I have finally reduced my RSS feeds (for horse-related sites) to under 20 posts. Whew!
A few people mentioned after yesterday’s post that they were unsure about feed readers and how to go about setting them up. If you have more than 10 blogs that you visit daily or even weekly, I highly recommend that you set up some sort of reader so you will be notified of new posts and be able to read all of your blogs from one page. (As I’ve said before, I always visit the original site, but I tend to wait until I see that I have about 3 posts to read, or until I feel moved to comment on a post.)

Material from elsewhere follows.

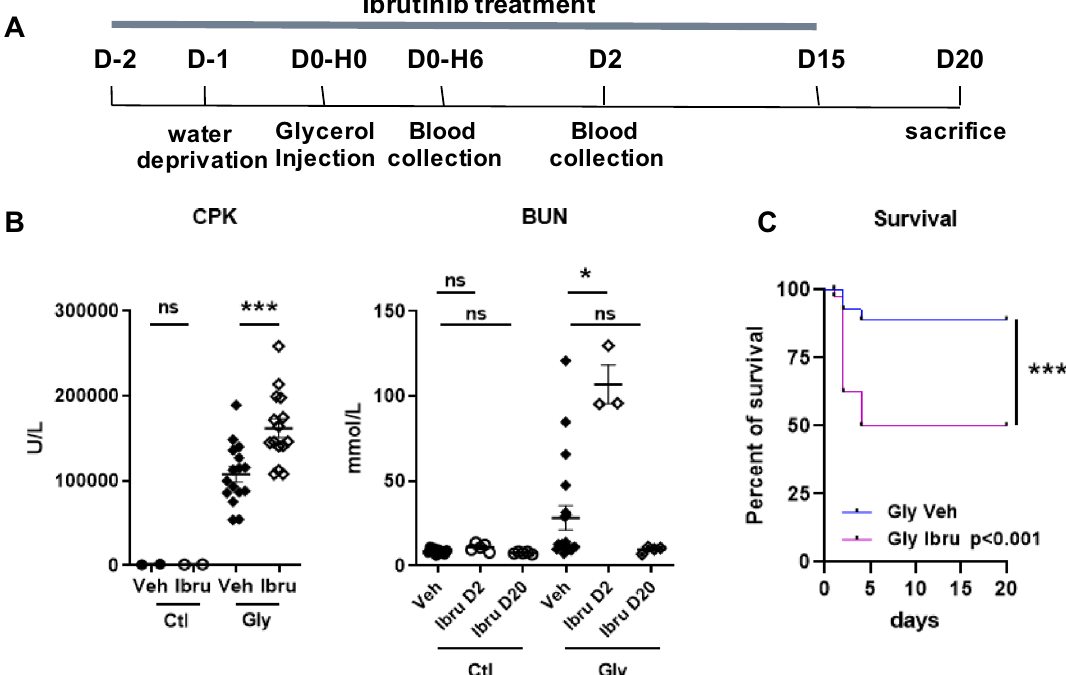
Figure 2. Prophylactic treatment with ibrutinib exacerbates rhabdomyolysis with subsequent severer acute kidney injury and higher mortality. ( A ) Design of the study. ( B ) Plasma level of CPK (6 h) and BUN (day 2 (D2) and 20 (D20)) after glycerol injection. (Mann–Whitney test and ANOVA, Tukey’s test; n = 3–15 mice per group). ( C ) Kaplan–Meier survival curves after glycerol injection in mice receiving ibrutinib (Ibru) or vehicle (Veh). Kaplan–Meier curves significance was calculated according to the Log-rank test. Values are expressed as mean ± SEM. *p < 0.05, ***p < 0.001, compared with the vehicle group; ns, not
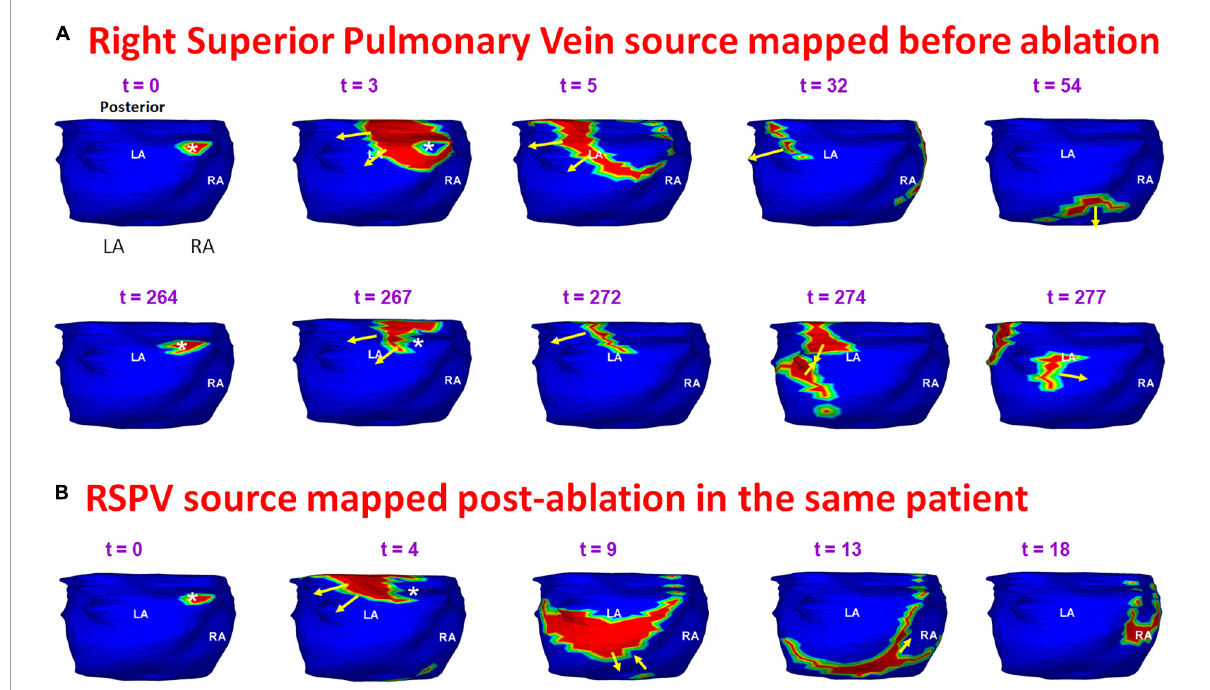
FIGURE11 Persistence of pre-ablation RSPV source during recurrent AF. Panel (A) shows pre-ablation AF driver from the right superior pulmonary vein (white asterisk) mapped twice ( t = 0, t = 264 ms) within the same mapping interval. This source was repeatedly mapped in this patient pre-ablation. The patient recurred the day after his ablation. Panel (B) shows activation maps reconstructed during recurrent AF. The source originates from the same location as pre-ablation ECGI. RSPV – right superior pulmonary vein. Supplementary Video 7 shows the activation during pre-ablation and recurrent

I started out with Newsgator about 3 years ago, and I think it works well. However, I’m happier with Google Reader for a few reasons: I like the way it seamlessly integrates with my other Google applications; it’s very intuitive to use and organizes feeds in a way that makes sense to me (particularly as a Gmail user); and it has a wonderful feature that enables the user to share posts of note with other readers. I’ve made use of that feature by adding a link on the sidebar (Equus Palaverous Reader) that will take you to a list of posts I’ve found interesting as I peruse my feeds. I thought about simply using that page as my link round-up, but decided that I wanted to be able to share useful and interesting non-horse-related posts as well as continue to spotlight good blogging each week through a post dedicated to my favorite blog entries. It’s more work, but blogs are also rated by virtue of the amount of links to entries, so I want to add to that for the authors’ sake. (We all want to be loved and admired, right?)
If you visit the EqP Reader page, you will also be able to set up your own account, if you would like one. It’s very easy, and you can also set up a bookmarklet that will allow you to subscribe to a feed when you are visiting a site with one click. Please email me if this is difficult or makes no sense and I would be happy to help you. (Mrs. Mom, I mean you!)
On to the second Google application I think is mostly unknown (in non-geek circles) and worth checking out: Google Notebook. Google Notebook is the best thing since sliced bread, no doubt about it – at least if you are an avid web researcher and sorting through mountains of information. Google Notebook allows you to clip posts, photos, videos, links, and text that captures your attention and place it in a notebook where it can be easily organized and accessed. I use it for all kinds of stuff – blogs I’d like to check out but don’t have time to read right now, articles that spark an idea for a post, books I’d like to read or look up later, web hacks, tricks, and tips I want to use but don’t have the time to implement, etc., etc., etc.. Again, an added feature is that you can make any of your notebooks public, and I have done so with the notebook I use to gather ideas and information for this blog. You can find it on the sidebar as Equus Palaverous Notebook. If you glimpse through it, you will see many of the links and other stuff I used in setting up the blog and in my first posts, as well as topics I will come back to sooner or later. I can see a hundred applications for different notebooks based on the user’s network and interests, and it’s really worth checking out. Like everything else Google, it’s very easy to use.
Finally, I’d like to mention Google Books, and my personal web library (Equus Palaverous Library, in the sidebar). Nuzzling Muzzles mentioned that she has a whole stack of books to review, and here’s what I think is great about putting those reviews on a separate page and linking to them on your blog: When someone who knows nothing about the horse blogosphere looks up a horse-related book on Google Books, your review and link to your blog will be available to them. That means you have opened up a door of information for that reader, as well as increasing the visibility of your blog. Bingo! Everybody wins. I made my library with the idea that I would go back and review every single book in the list, which is a daunting task but one I intend to keep. I love reading reviews and often base my purchases on the research I do via Amazon and Google Books. Another personal library application that people love is LibraryThing, but it is geared more toward social networking and doesn’t have the benefit of leading a book searcher to your blog.
I’ve touched on these Web 2.0 applications and others on my tech page, but have yet to write about them in depth. That is coming soon, for those of you who are interested! Please note that I am in no way affiliated with Google – I’ve just found these particular applications to work very, very well.